In December of 2013, I decided to get out of the stock market completely. That money has been sitting in cash ever since, gaining near zero interest. On the day I sold, the S&P 500 closed at 1775 on 13 December. Today, it closed at 2090, up 17.7%. I owned VWIAX mutual fund at the time and I sold it for 61.46. Today, its value is 62.17, up just 1%. I missed VWIAX’s dividends of about 3.5% per year, so I actually missed out on a total of 8% of gains. The market is not up as much as I thought it was. I don’t feel so bad about my decision.
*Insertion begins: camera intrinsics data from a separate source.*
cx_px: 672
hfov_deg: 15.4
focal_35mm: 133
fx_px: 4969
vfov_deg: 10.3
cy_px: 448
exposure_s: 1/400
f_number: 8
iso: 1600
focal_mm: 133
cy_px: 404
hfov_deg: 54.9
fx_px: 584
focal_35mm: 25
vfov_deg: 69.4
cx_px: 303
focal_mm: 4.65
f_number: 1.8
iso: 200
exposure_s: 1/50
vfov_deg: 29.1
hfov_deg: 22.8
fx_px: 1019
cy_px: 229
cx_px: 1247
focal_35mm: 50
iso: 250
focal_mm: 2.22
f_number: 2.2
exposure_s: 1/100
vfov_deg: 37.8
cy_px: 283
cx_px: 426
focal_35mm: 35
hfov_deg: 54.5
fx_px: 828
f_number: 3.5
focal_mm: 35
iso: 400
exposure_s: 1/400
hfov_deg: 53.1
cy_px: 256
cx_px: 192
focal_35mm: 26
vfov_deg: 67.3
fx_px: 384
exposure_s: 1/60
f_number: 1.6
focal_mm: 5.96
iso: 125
I have decided to consider stocks again for my retirement accounts using the strategy of “buy fear, sell greed.” Phrased a different way, I want to “do the right thing as an investor by standing behind good companies when nobody else will.” I do not believe that now is that time. Investors have not been really burned since 2008. Confidence is high. Money is cheap, in fact almost free to borrow. Cautious, pessimistic investors who haven’t bought into the current market look like fools for their missed opportunity. Most of the bad news has been around for a while. There is ongoing conflict in the middle east. China steadily gains ground while each country fights to devalue its currencies. Russia acts more and more boldly each year. Washington plays brinkmanship games with the federal budget. Economists continue to warn that holding interest rates at zero is a short-term band-aid that is causing the next “bubble.” Investors are numb to it and blindly throwing their money at stocks. I ask people why they are in stocks and I hear, “well, I wasn’t, but it just kept going up and I didn’t want to miss out.” Who can blame them? What else are they going to do, put it in a savings account for 0.1% interest?

It’s easy to put money in stocks right now. It feels safe. Therefore everybody is doing it. Therefore, I’m still staying out! … So then why write this whole thing? I have been out of stocks for two years.
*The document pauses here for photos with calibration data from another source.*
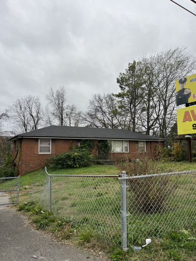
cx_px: 98
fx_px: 196
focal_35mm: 26
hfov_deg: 53.1
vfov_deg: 67.3
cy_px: 130
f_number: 1.6
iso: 50
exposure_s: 1/563
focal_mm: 5.1
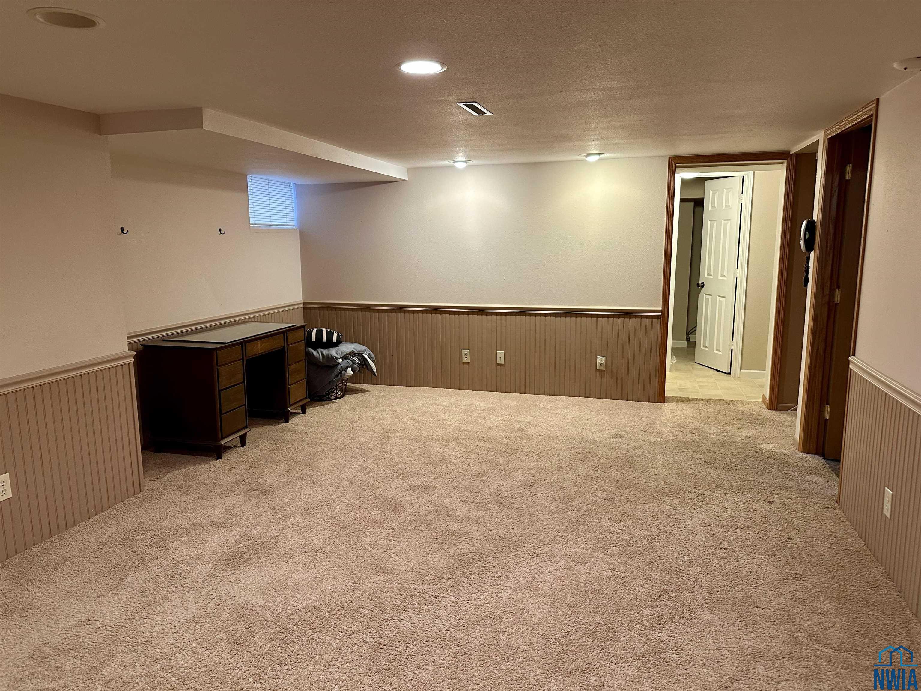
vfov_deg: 56.8
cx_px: 460
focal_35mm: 24
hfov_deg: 71.6
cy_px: 346
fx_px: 639
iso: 400
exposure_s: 1/60
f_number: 1.78
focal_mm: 6.86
Because now I know what I’m looking for:

I am looking for the time when the market “needs investors’ confidence.” The economists will be talking about years of recession. Investors will be just recovering from the gains they lost. The news will be talking about the “new norm, where stocks aren’t safe, and maybe even the dollar isn’t safe.” When everyone is down and out, that is the time to be positive. That is the time to use a good system to pick the winners that will see us through.

Vino de Coco

Same same. Tim Bowles is in the Philippines. It has been fun to be a part of the venture. Tim is quite a salesman and I think that coconut wine will succeed. Maybe I’ll go visit!

Click the picture for the website.
Click the picture for the website.

3 thoughts on “Ventures Update October 2015”

  1. You ever consider managing 695 yourself? Appfolio is probably too big for you but something like Buildium would work. Automating everything is fairly straight forward. You’d have to do a bit more with accounting, but again – once you set it up it’d be an easy thing to bring into quickbooks/freshbooks/whatever you use for your accounting. Actual customer service/dealing with problems would be a pain — you’d need to find reliable contacts you could forward them to — but the biz side shouldn’t be too bad.

    I’m looking at their prices and the transaction costs are a bit higher than the gateway/merchant provider I use. If you know a coder that owes you a favor you could prob route billing through a platform like Stripe or Recurly, which has the added benefit of being able to do recurring transactions (either via CC or pulling from a bank account).

    1. We managed it ourselves for the first 8 months. My brother did it while working full-time. I won’t say it was a mistake–it was a learning experience.

      For accounting, I use QuickBooks, and the book-keeping isn’t difficult or time-consuming. The actual maintenance is where the management company comes in. Response to repairs is very important to tenants and a good manager does better than we can. Also, marketing and being available to show vacant units takes time and commitment. If I am ever in Columbus full-time, I will reconsider!